:: Selected excerpt
My ex-wife and I lived together for some months, quite peaceably, after deciding to separate. It was a sad, but strangely thriving time. Pema was old enough to grasp our moods, but not the full impact of what a divorce would mean. What I’m trying to say is that, day to day, it felt good. Depression wasn’t in our neck of the woods, and while the emotions were sometimes heavy, the living was pure. And Pema, as a toddler, was largely guarded from the conflict because, bonded as she was to both of us, she felt our day to day moods, which were good, not the social stigma of separation.

 

Regardless, I feared the separation would take a toll on our relationship. I was there for Pema from birth, but I assumed the role and attachment of a mother would, in time, outweigh that of her father. I was wrong. It took only a couple weeks to fall into a meaningful rhythm, walking back and forth over the mountain from Mom to Dad, and back. Each time, we’d spend an hour together as a family, listening to the adjustments we were all making. Long walks on the mountain absorbed the loss. Patience greeted us in the fields and trees.

 

Today, there isn’t anything in the world I could imagine coming between Pema and me. Except, I’ll admit, myself. At some point, I will have to release her to the greater world, allowing her to mature and grow beyond me. But for now, she’s six.

 

“Can we play here, Dad,” Pema said, reaching a burned out old stump in the midst of the aspens. Walking into an aspen grove is like entering another dimension. The ecology of the floor changes, as does the quality of the air, the feel of the earth, the character of sound. These aspens were only fifteen or twenty years old, thousands of them hardly thicker than a dowel. Still, they were tall enough to enfold us in a canopy of sparkling green leaves, each dripping sporadically with the remnants of rain.
::::
:: Data
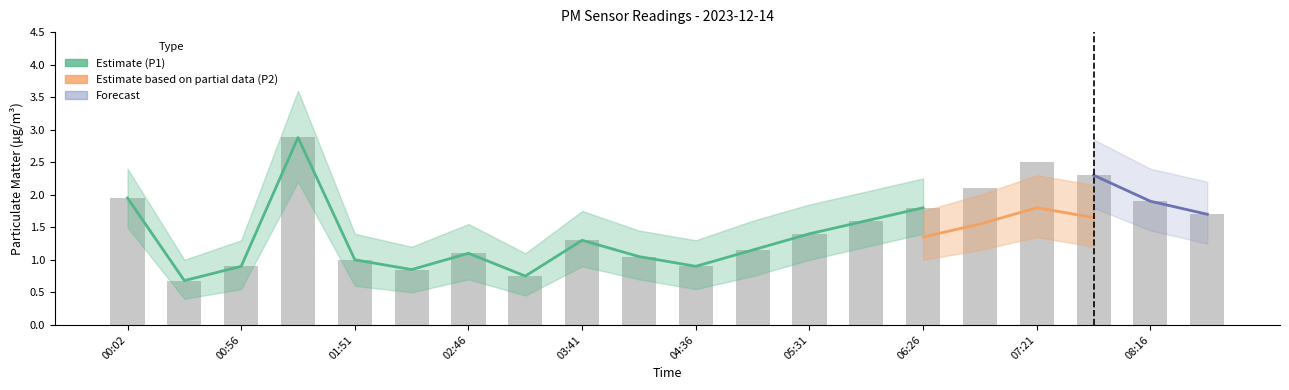

Rank the categories by value from lowest to highest.

00:29, 03:13, 02:18, 00:56, 04:36, 01:51, 04:08, 02:46, 05:03, 03:41, 05:31, 05:58, 08:43, 06:26, 08:16, 00:02, 06:53, 07:48, 07:21, 01:23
::::
What you will do:
[a] Write out the passage about Pema between "Regardless, I feared" and "fields and trees.", inclusive, keeping every word and mark unchanged.
[b] Condense the paragraph of the passage about Pema that begins "Regardless, I feared the separation" into a shorter version that keeps its main facts.

Set of answers:
[a]
Regardless, I feared the separation would take a toll on our relationship. I was there for Pema from birth, but I assumed the role and attachment of a mother would, in time, outweigh that of her father. I was wrong. It took only a couple weeks to fall into a meaningful rhythm, walking back and forth over the mountain from Mom to Dad, and back. Each time, we’d spend an hour together as a family, listening to the adjustments we were all making. Long walks on the mountain absorbed the loss. Patience greeted us in the fields and trees.

[b] I feared the separation would hurt my relationship with Pema. Although I had been there for her since birth, I assumed her attachment to her mother would eventually outweigh her bond with her father. I was wrong. Within a couple of weeks we fell into a meaningful rhythm, walking back and forth over the mountain between Mom and Dad. Each time, we spent an hour together as a family, listening to the adjustments we were all making. Long mountain walks absorbed the loss, and patience met us in the fields and trees.